Is 2 degrees possible without relying on carbon storage and capture?
Conveners: Shaun Lovejoy , Oksana Tarasova , Thomas Blunier 
Fri, 28 Apr, 08:30–10:00

While the diplomats in Cancun (2010) agreed to limit global warming to 2 degrees Celcius, the scientists were concluding that the warming cannot safely exceed 1.5 degrees. Aiming at the 2 degree target, the Fifth Assessment Report of the International Panel on Climate Change's Working Group 3 (on adaptation and mitigation, 2014) examined over 400 scenarios of economic development to the year 2100 (integrated assessment models) giving optimistic prognoses notably featuring continued global economic growth. Yet virtually all of these scenarios relied on the massive deployment of unproven carbon storage and capture technologies.
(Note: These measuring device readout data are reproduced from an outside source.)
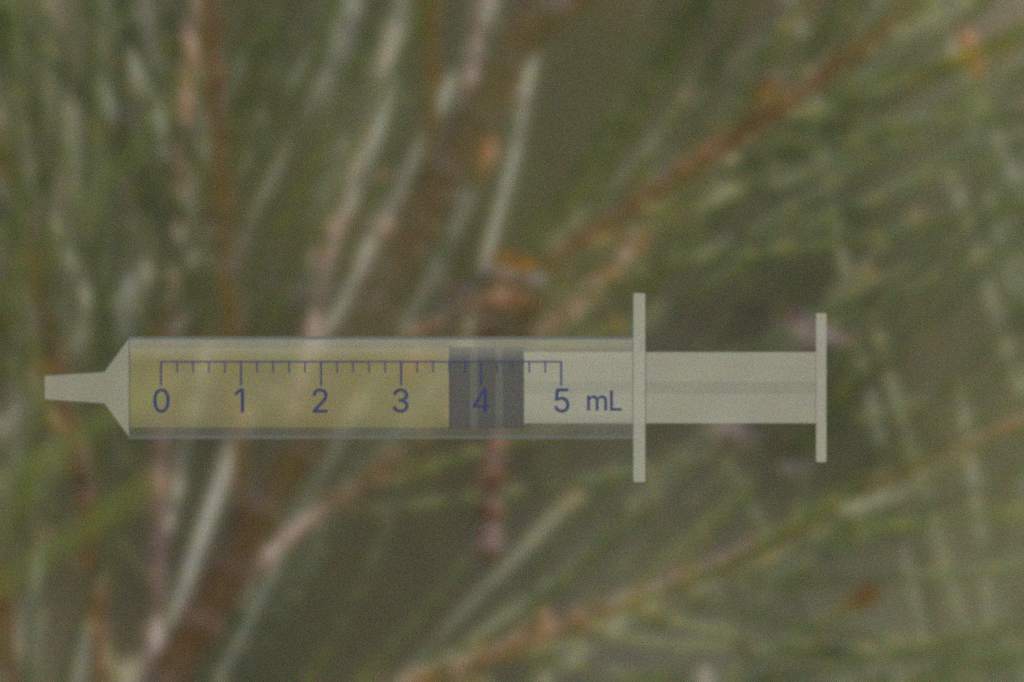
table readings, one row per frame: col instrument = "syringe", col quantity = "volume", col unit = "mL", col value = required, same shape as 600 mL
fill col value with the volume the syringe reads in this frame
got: 3.6 mL
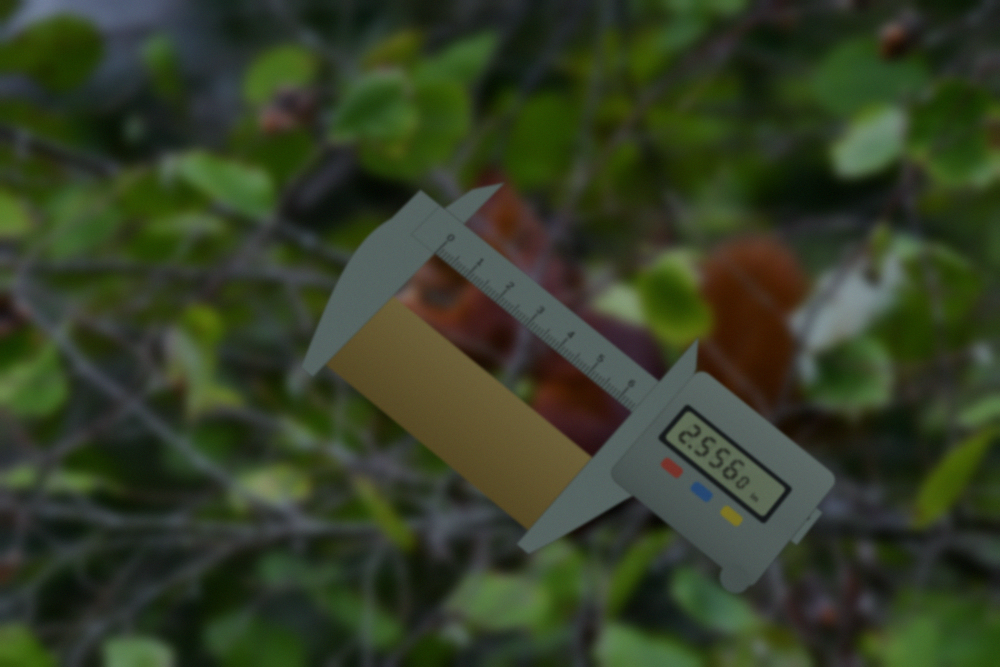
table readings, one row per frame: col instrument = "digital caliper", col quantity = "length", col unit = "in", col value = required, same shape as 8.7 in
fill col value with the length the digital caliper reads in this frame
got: 2.5560 in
Following the 2015 COP21 agreement, the official target was reduced to the safer 1.5 degree level but the total remaining carbon budget for this goal is only 10 years at current emission levels and it would seem all but impossible to achieve.
But can we still limit the warming to 2 degrees? To attain this more modest goal, levels of investment in new technologies and annual rates of decarbonization must be far higher than anything we have experienced in the past. Can it be done without staking our future on carbon storage and capture?